1) Identify the x axis variables, and grouping variables.
2) In the two data frames, rename the x axis variable and group variables to the same names
3) Use melt twice (example only used it once) to generate a melted data frame. Use the x axis and group variables as is.vars. Specify the variable that you want to plot as measure.vars.
3b) Do head on the melted data frames. You need to see the X axis variable names and the grouping variable names, followed by the field variable and values. The field variable has text values corresponding to the different y axis names.

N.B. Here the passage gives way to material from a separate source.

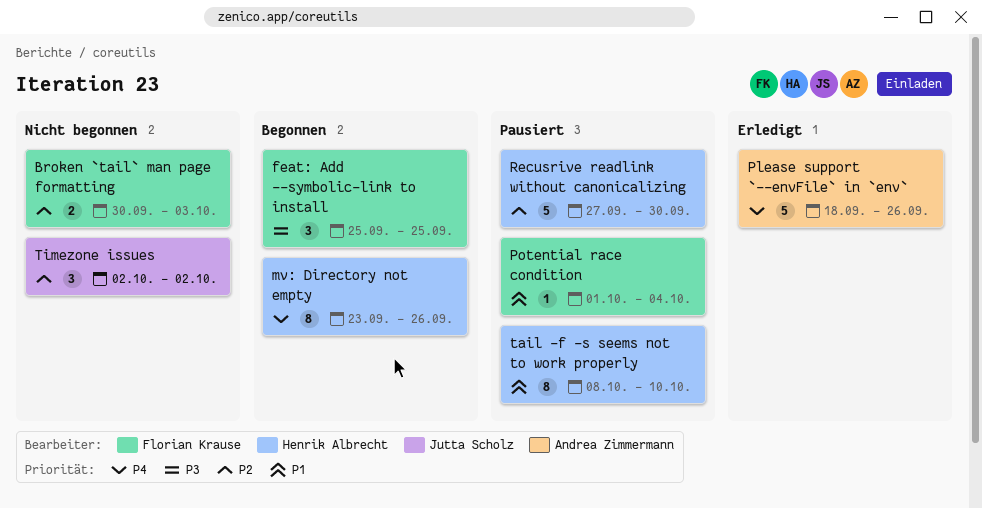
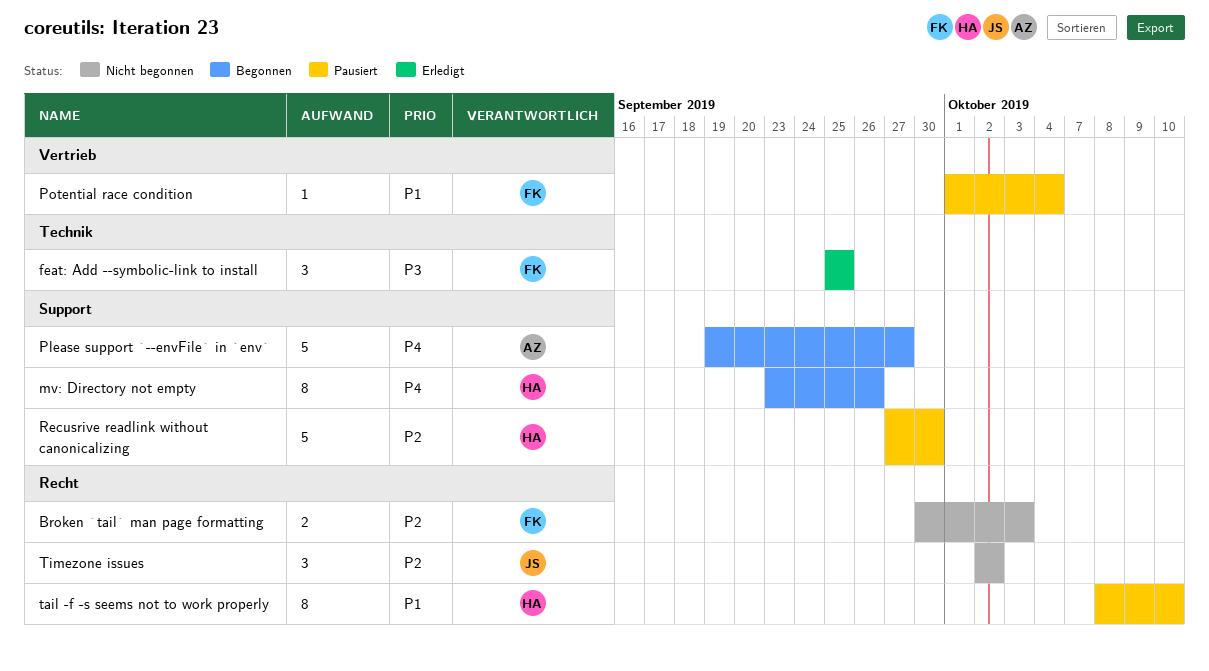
feat: Add --symbolic-link to install, status: Begonnen -> Erledigt
Please support `--envFile` in `env`, status: Erledigt -> Begonnen
Please support `--envFile` in `env`, start: Sep 18 -> Sep 19
Please support `--envFile` in `env`, due: Sep 26 -> Sep 27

4) Use rbind to combine the two melted dataframes
5) Do head on both steps 3 and 4 so you understand the storage of the data
6) Plot the lines for all the data. Include the modification of the legend title in this step, using + guides(color=guide_legend(title="Fleet")). I don't see this command in the example.
7) Create a subset from the melted data frame of the data that will have symbols. Add the symbols, but don't add the 2nd legend from symbols +scale_shape_discrete(name ="Fleet", guide = "none") in the example.
8) Adjust the legend line symbols using + guides(colour = guide_legend(override.aes = list(shape = c(32,32,16,17))))
9) Once you can see a nominal plot of lines with some symbols and the correct legend, you may need to repeat the above process after sorting the combined melted data frame in order to get the correct lines / symbols in front. You may want to sort on variable, and the x axis fields.